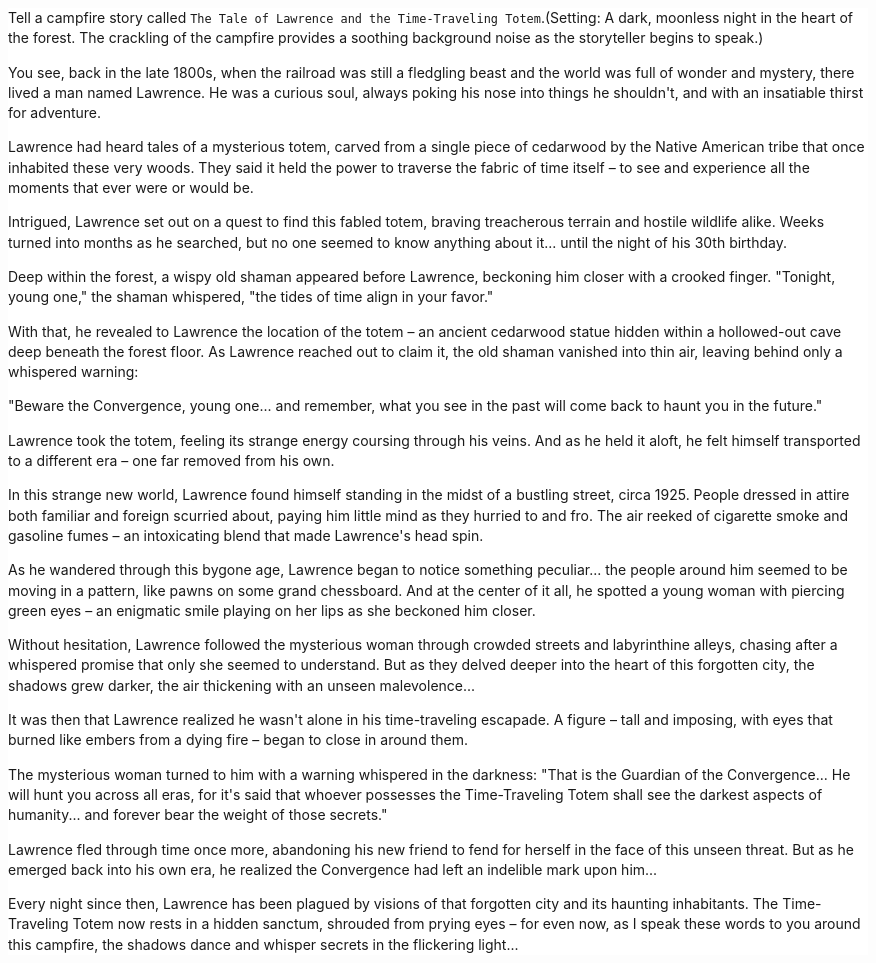 Tell a campfire story called `The Tale of Lawrence and the Time-Traveling Totem`.<start>(Setting: A dark, moonless night in the heart of the forest. The crackling of the campfire provides a soothing background noise as the storyteller begins to speak.)

You see, back in the late 1800s, when the railroad was still a fledgling beast and the world was full of wonder and mystery, there lived a man named Lawrence. He was a curious soul, always poking his nose into things he shouldn't, and with an insatiable thirst for adventure.

Lawrence had heard tales of a mysterious totem, carved from a single piece of cedarwood by the Native American tribe that once inhabited these very woods. They said it held the power to traverse the fabric of time itself – to see and experience all the moments that ever were or would be.

Intrigued, Lawrence set out on a quest to find this fabled totem, braving treacherous terrain and hostile wildlife alike. Weeks turned into months as he searched, but no one seemed to know anything about it... until the night of his 30th birthday.

Deep within the forest, a wispy old shaman appeared before Lawrence, beckoning him closer with a crooked finger. "Tonight, young one," the shaman whispered, "the tides of time align in your favor."

With that, he revealed to Lawrence the location of the totem – an ancient cedarwood statue hidden within a hollowed-out cave deep beneath the forest floor. As Lawrence reached out to claim it, the old shaman vanished into thin air, leaving behind only a whispered warning:

"Beware the Convergence, young one... and remember, what you see in the past will come back to haunt you in the future."

Lawrence took the totem, feeling its strange energy coursing through his veins. And as he held it aloft, he felt himself transported to a different era – one far removed from his own.

In this strange new world, Lawrence found himself standing in the midst of a bustling street, circa 1925. People dressed in attire both familiar and foreign scurried about, paying him little mind as they hurried to and fro. The air reeked of cigarette smoke and gasoline fumes – an intoxicating blend that made Lawrence's head spin.

As he wandered through this bygone age, Lawrence began to notice something peculiar... the people around him seemed to be moving in a pattern, like pawns on some grand chessboard. And at the center of it all, he spotted a young woman with piercing green eyes – an enigmatic smile playing on her lips as she beckoned him closer.

Without hesitation, Lawrence followed the mysterious woman through crowded streets and labyrinthine alleys, chasing after a whispered promise that only she seemed to understand. But as they delved deeper into the heart of this forgotten city, the shadows grew darker, the air thickening with an unseen malevolence...

It was then that Lawrence realized he wasn't alone in his time-traveling escapade. A figure – tall and imposing, with eyes that burned like embers from a dying fire – began to close in around them.

The mysterious woman turned to him with a warning whispered in the darkness: "That is the Guardian of the Convergence... He will hunt you across all eras, for it's said that whoever possesses the Time-Traveling Totem shall see the darkest aspects of humanity... and forever bear the weight of those secrets."

Lawrence fled through time once more, abandoning his new friend to fend for herself in the face of this unseen threat. But as he emerged back into his own era, he realized the Convergence had left an indelible mark upon him...

Every night since then, Lawrence has been plagued by visions of that forgotten city and its haunting inhabitants. The Time-Traveling Totem now rests in a hidden sanctum, shrouded from prying eyes – for even now, as I speak these words to you around this campfire, the shadows dance and whisper secrets in the flickering light...<end>
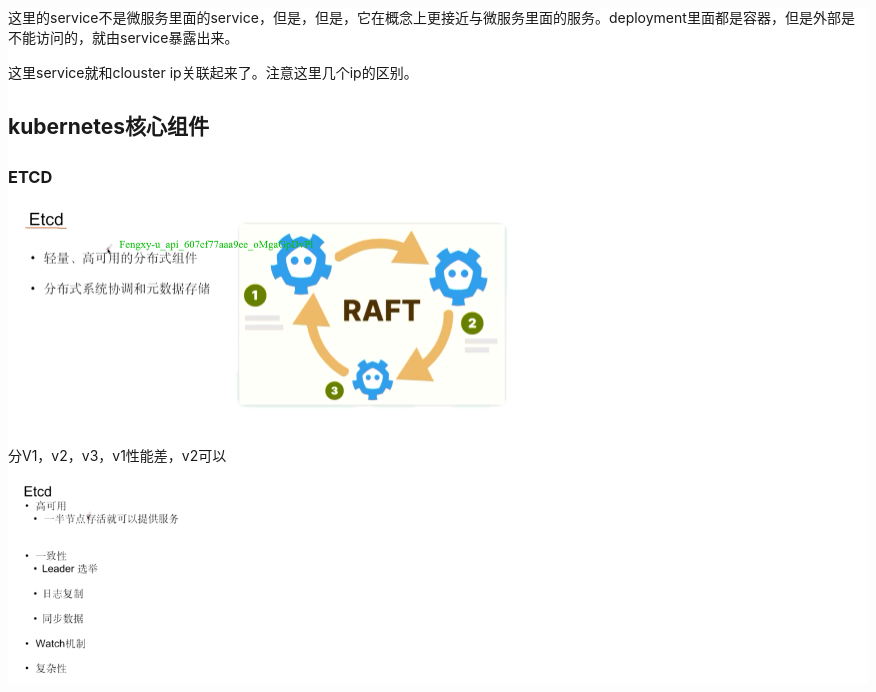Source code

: 这里的service不是微服务里面的service，但是，但是，它在概念上更接近与微服务里面的服务。deployment里面都是容器，但是外部是不能访问的，就由service暴露出来。

这里service就和clouster ip关联起来了。注意这里几个ip的区别。



## kubernetes核心组件

### ETCD

<img src="P7云原生.assets/image-20221002205137439.png" alt="image-20221002205137439" style="zoom:50%;" />

分V1，v2，v3，v1性能差，v2可以

<img src="P7云原生.assets/image-20221002205232656.png" alt="image-20221002205232656" style="zoom:33%;" />
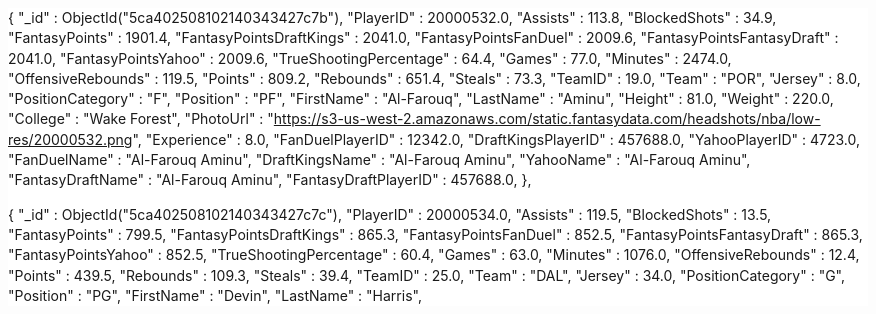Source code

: {
    "_id" : ObjectId("5ca402508102140343427c7b"),
    "PlayerID" : 20000532.0,
    "Assists" : 113.8,
    "BlockedShots" : 34.9,
    "FantasyPoints" : 1901.4,
    "FantasyPointsDraftKings" : 2041.0,
    "FantasyPointsFanDuel" : 2009.6,
    "FantasyPointsFantasyDraft" : 2041.0,
    "FantasyPointsYahoo" : 2009.6,
    "TrueShootingPercentage" : 64.4,
    "Games" : 77.0,
    "Minutes" : 2474.0,
    "OffensiveRebounds" : 119.5,
    "Points" : 809.2,
    "Rebounds" : 651.4,
    "Steals" : 73.3,
    "TeamID" : 19.0,
    "Team" : "POR",
    "Jersey" : 8.0,
    "PositionCategory" : "F",
    "Position" : "PF",
    "FirstName" : "Al-Farouq",
    "LastName" : "Aminu",
    "Height" : 81.0,
    "Weight" : 220.0,
    "College" : "Wake Forest",
    "PhotoUrl" : "https://s3-us-west-2.amazonaws.com/static.fantasydata.com/headshots/nba/low-res/20000532.png",
    "Experience" : 8.0,
    "FanDuelPlayerID" : 12342.0,
    "DraftKingsPlayerID" : 457688.0,
    "YahooPlayerID" : 4723.0,
    "FanDuelName" : "Al-Farouq Aminu",
    "DraftKingsName" : "Al-Farouq Aminu",
    "YahooName" : "Al-Farouq Aminu",
    "FantasyDraftName" : "Al-Farouq Aminu",
    "FantasyDraftPlayerID" : 457688.0,
},

{
    "_id" : ObjectId("5ca402508102140343427c7c"),
    "PlayerID" : 20000534.0,
    "Assists" : 119.5,
    "BlockedShots" : 13.5,
    "FantasyPoints" : 799.5,
    "FantasyPointsDraftKings" : 865.3,
    "FantasyPointsFanDuel" : 852.5,
    "FantasyPointsFantasyDraft" : 865.3,
    "FantasyPointsYahoo" : 852.5,
    "TrueShootingPercentage" : 60.4,
    "Games" : 63.0,
    "Minutes" : 1076.0,
    "OffensiveRebounds" : 12.4,
    "Points" : 439.5,
    "Rebounds" : 109.3,
    "Steals" : 39.4,
    "TeamID" : 25.0,
    "Team" : "DAL",
    "Jersey" : 34.0,
    "PositionCategory" : "G",
    "Position" : "PG",
    "FirstName" : "Devin",
    "LastName" : "Harris",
· · · · ·
Lines with the word "image" in them should be copied from the preceding records.

▶ [ANSWER TO THE PROBLEM]
<img src="P7云原生.assets/image-20221002205137439.png" alt="image-20221002205137439" style="zoom:50%;" />
<img src="P7云原生.assets/image-20221002205232656.png" alt="image-20221002205232656" style="zoom:33%;" />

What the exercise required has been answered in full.